B&F: What is the data diode technology about?
HyperBUNKER: Inbound writes traverse optocouplers that physically enforce one-way flow. Data can enter the vault but nothing electronic can come back out. There is no logical bypass.
B&F:What are the dedicated PLC electronics used for storage management?
HyperBUNKER: Independent micro-PLC controllers govern drive power states, media rotation, and write windows. They are air-gapped and cannot be reached or reprogrammed over a network, so ransomware cannot flip modes or trigger erasures.
B&F: When existing backup software can write to tape libraries, with offline tape cartridges, why do I need HyperBUNKER?
HyperBUNKER: Tapes are only “offline” once ejected. During write or restore the library and control plane are online with credentials exposed. HyperBUNKER’s vault media are never network-addressable. Inbound is one-way optical so there is no session to hijack and no remote delete. And restoring data from tapes can last for a while.
B&F: If I use HPE Zerto why do I need Hyperbunker?
HyperBUNKER: Zerto is strong software but it lives on the network and depends on credentials, updates, and policy. HyperBUNKER sits outside that plane as a last-resort, physically isolated vault when software defenses are breached.
B&F: What prevents the HyperBUNKER backup software backing up already corrupted data? How do you know the backup is clean?
HyperBUNKER: HyperBUNKER does not try to detect malware or decide what is clean. It is content-agnostic by design. Protection comes from physically enforced immutability and spaced generations. New writes cannot alter or delete earlier sets. If a poisoned write reaches the vault, it lands as a new generation, and recovery means selecting a pre-event generation upstream. But you can do numerous “restores” of data in a virtual environment and remove malware. That’s what Nino is quite often doing in his data recovery labs in Verona and Zagreb.
B&F: How is HyperBUNKER priced? By capacity? What is its capacity?

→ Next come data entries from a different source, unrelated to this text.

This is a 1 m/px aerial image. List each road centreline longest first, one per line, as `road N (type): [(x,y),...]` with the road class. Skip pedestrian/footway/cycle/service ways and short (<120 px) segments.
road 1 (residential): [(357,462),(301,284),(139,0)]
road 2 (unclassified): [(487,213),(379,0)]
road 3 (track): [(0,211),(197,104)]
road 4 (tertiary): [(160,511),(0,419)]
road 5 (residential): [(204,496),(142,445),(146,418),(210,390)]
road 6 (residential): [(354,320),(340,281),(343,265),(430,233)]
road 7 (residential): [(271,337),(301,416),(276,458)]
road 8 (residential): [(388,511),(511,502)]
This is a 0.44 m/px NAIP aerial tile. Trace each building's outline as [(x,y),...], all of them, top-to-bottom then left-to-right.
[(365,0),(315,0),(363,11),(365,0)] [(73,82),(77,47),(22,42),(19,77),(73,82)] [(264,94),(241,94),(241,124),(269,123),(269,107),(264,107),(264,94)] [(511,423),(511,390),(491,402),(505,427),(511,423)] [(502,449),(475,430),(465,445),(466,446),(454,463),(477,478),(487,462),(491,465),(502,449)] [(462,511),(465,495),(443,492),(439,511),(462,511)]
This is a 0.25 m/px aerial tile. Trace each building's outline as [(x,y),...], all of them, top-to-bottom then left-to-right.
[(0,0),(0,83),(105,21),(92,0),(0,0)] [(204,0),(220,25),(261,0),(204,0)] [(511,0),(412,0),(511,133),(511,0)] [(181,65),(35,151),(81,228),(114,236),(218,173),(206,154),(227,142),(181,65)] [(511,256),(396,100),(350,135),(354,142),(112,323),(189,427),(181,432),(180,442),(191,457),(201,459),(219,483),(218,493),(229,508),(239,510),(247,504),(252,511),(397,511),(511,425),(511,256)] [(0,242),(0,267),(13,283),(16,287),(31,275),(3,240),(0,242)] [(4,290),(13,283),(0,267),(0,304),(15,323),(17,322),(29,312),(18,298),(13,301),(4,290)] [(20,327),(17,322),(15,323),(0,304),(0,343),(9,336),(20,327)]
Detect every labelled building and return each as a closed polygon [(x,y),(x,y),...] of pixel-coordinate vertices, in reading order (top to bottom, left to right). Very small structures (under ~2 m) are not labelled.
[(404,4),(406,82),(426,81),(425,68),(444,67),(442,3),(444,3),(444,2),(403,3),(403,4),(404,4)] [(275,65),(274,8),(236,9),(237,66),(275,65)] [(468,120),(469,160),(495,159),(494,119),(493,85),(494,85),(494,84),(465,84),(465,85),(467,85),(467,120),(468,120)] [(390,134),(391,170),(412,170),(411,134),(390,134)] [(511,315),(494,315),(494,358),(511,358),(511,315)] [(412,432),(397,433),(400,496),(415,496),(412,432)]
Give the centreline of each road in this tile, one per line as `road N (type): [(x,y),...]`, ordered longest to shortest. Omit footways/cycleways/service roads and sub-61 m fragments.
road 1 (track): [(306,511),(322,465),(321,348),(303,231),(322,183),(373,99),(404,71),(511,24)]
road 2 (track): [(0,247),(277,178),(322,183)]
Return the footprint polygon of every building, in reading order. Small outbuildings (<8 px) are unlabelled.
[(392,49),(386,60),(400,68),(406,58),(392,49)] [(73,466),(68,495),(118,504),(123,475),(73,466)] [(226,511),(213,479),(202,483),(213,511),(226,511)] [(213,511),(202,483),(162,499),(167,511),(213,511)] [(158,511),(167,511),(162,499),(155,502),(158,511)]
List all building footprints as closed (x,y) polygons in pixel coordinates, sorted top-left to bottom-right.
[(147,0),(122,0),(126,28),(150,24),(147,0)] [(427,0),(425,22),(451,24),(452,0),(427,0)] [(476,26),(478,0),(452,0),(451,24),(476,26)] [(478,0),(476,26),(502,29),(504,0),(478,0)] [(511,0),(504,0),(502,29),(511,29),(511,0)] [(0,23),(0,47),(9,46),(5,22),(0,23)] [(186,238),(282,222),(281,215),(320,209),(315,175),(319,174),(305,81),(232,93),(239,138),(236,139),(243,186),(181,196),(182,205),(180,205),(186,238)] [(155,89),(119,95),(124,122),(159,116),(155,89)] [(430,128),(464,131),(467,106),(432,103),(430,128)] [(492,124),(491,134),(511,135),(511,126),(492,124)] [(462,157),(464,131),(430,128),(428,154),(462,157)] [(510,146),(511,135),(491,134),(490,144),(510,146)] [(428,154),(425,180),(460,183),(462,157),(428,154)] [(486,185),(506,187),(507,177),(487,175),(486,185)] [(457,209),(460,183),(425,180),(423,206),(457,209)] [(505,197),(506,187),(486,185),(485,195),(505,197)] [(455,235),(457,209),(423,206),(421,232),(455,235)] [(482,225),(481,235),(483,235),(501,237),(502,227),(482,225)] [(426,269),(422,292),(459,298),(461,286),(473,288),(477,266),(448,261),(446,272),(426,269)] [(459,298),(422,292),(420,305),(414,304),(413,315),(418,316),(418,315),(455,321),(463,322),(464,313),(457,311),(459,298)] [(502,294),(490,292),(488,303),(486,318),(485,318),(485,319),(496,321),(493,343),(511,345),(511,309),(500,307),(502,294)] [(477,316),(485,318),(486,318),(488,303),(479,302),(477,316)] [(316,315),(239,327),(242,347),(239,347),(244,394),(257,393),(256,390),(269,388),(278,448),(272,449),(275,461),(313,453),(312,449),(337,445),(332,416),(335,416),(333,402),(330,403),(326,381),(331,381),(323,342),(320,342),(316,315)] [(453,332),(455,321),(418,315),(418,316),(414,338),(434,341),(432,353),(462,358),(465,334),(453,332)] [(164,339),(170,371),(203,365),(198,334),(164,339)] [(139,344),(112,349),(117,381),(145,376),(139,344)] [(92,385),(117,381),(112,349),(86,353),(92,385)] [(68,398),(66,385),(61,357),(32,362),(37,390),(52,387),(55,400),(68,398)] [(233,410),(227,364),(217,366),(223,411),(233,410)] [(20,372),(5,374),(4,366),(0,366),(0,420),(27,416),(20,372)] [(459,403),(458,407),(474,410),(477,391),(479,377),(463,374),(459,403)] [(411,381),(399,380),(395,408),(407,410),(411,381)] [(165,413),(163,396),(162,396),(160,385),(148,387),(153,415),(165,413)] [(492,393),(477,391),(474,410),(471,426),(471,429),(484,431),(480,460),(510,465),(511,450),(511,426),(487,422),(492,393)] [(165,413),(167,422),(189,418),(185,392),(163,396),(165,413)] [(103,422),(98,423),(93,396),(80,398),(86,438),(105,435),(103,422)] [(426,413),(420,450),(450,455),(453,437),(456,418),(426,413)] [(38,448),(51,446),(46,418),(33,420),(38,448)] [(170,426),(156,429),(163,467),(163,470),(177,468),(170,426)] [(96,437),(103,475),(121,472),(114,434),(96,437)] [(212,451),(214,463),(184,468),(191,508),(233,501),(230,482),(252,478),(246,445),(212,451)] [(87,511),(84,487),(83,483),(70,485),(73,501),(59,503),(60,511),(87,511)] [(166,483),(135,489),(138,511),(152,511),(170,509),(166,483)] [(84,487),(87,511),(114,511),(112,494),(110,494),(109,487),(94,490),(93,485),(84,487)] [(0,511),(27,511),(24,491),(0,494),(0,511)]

HyperBUNKER: Appliances are priced by usable capacity, not per-seat or license. Current ranges are 1 TB and 4 TB configurations. Typical entry deployments start around €50,000.
Bootnote
HyperBUNKER incorporates encryption, access controls, and regular audits to meet GDPR and other privacy standards. It employs a proprietary version of File Security Encryption (FSE), meets HIPAA standards for protecting electronic protected health information (ePHI) and complies with PCI DSS requirements, ensuring secure storage for payment card information with encryption and restricted access. HyperBUNKER aligns with the NIS2 Directive. A rugged, military-grade version with EMP/EMI protection is planned.